> **About this task**: Copy out the lines from the one containing "Read this box" through the one containing "0.7992 to 0.8016: 3", both included, and leave out the pictures.

> **Data excerpts**:
---
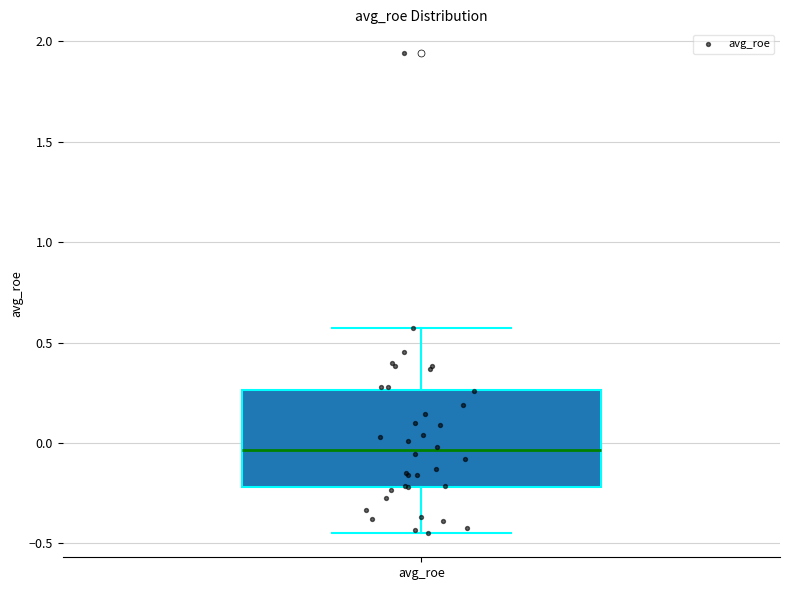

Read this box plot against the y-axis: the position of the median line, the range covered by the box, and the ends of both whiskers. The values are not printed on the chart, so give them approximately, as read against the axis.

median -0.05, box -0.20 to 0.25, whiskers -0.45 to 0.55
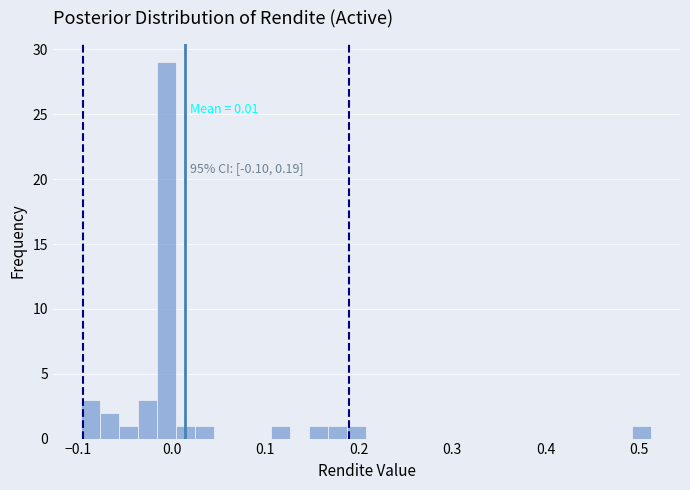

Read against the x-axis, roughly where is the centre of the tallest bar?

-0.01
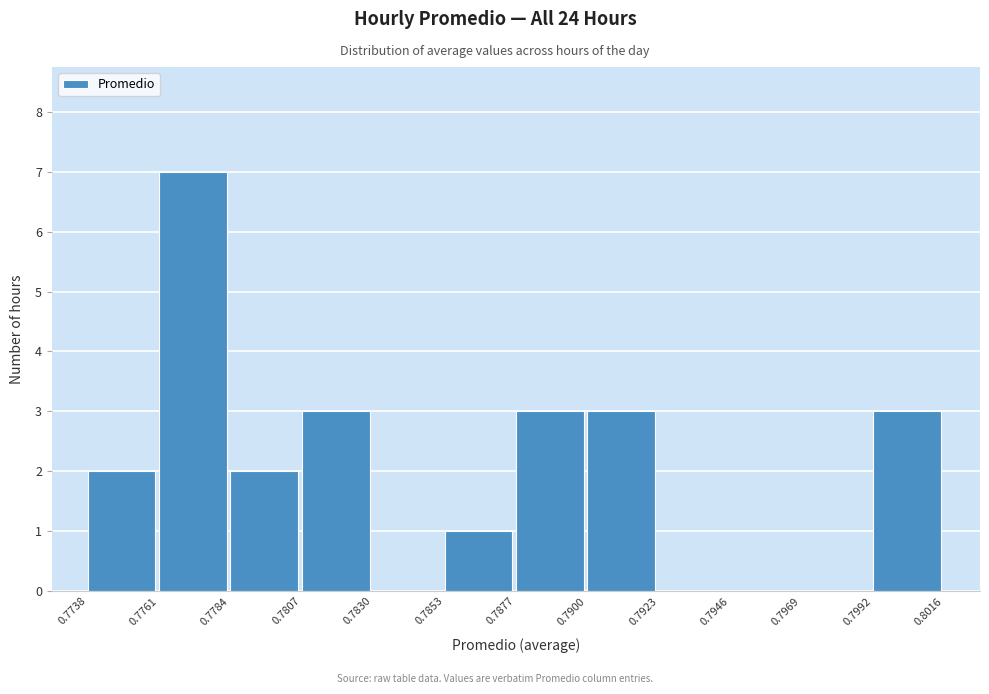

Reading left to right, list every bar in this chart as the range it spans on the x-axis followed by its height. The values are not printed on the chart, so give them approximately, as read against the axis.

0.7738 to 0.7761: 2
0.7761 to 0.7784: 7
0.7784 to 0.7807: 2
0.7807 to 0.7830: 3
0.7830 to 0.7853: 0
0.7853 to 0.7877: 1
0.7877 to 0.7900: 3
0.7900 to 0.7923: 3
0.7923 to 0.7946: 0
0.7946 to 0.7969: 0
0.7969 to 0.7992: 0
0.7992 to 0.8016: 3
---
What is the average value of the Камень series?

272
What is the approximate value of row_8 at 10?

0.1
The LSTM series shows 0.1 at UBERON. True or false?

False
---
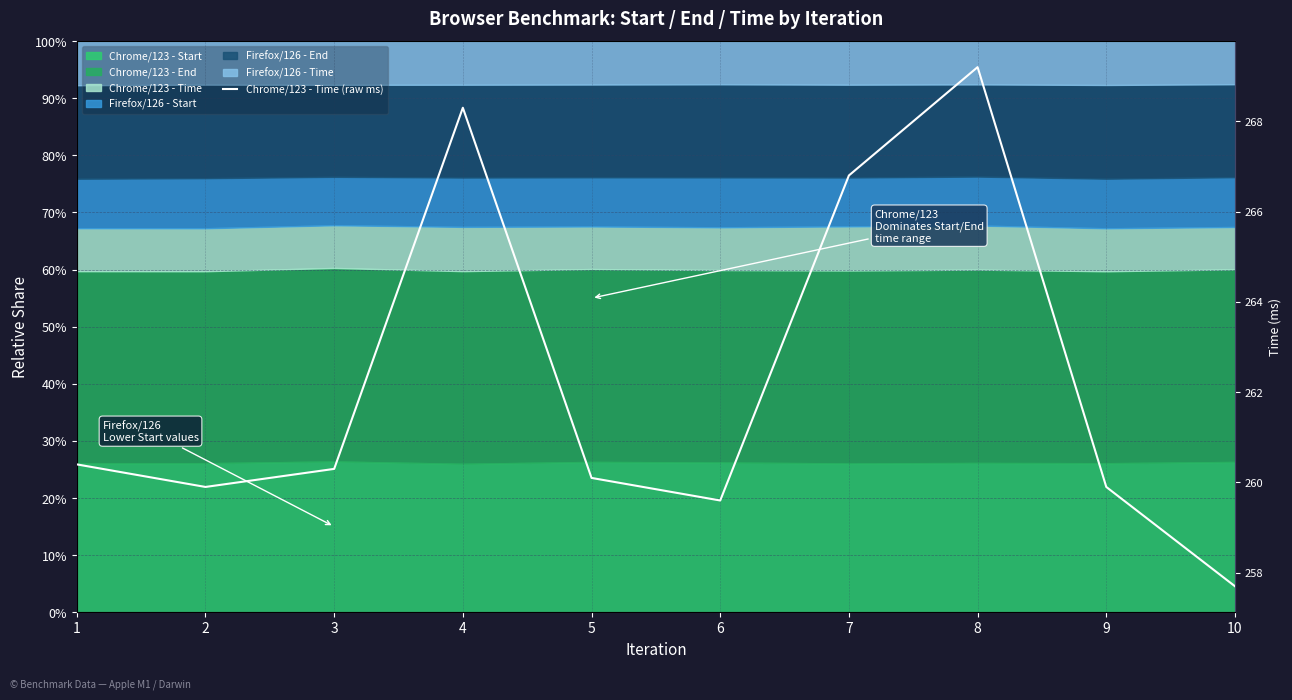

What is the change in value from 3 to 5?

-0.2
---
> **Reply to the task**:
Read this box plot against the y-axis: the position of the median line, the range covered by the box, and the ends of both whiskers. The values are not printed on the chart, so give them approximately, as read against the axis.

median -0.05, box -0.20 to 0.25, whiskers -0.45 to 0.55

Read against the x-axis, roughly where is the centre of the tallest bar?

-0.01

Reading left to right, list every bar in this chart as the range it spans on the x-axis followed by its height. The values are not printed on the chart, so give them approximately, as read against the axis.

0.7738 to 0.7761: 2
0.7761 to 0.7784: 7
0.7784 to 0.7807: 2
0.7807 to 0.7830: 3
0.7830 to 0.7853: 0
0.7853 to 0.7877: 1
0.7877 to 0.7900: 3
0.7900 to 0.7923: 3
0.7923 to 0.7946: 0
0.7946 to 0.7969: 0
0.7969 to 0.7992: 0
0.7992 to 0.8016: 3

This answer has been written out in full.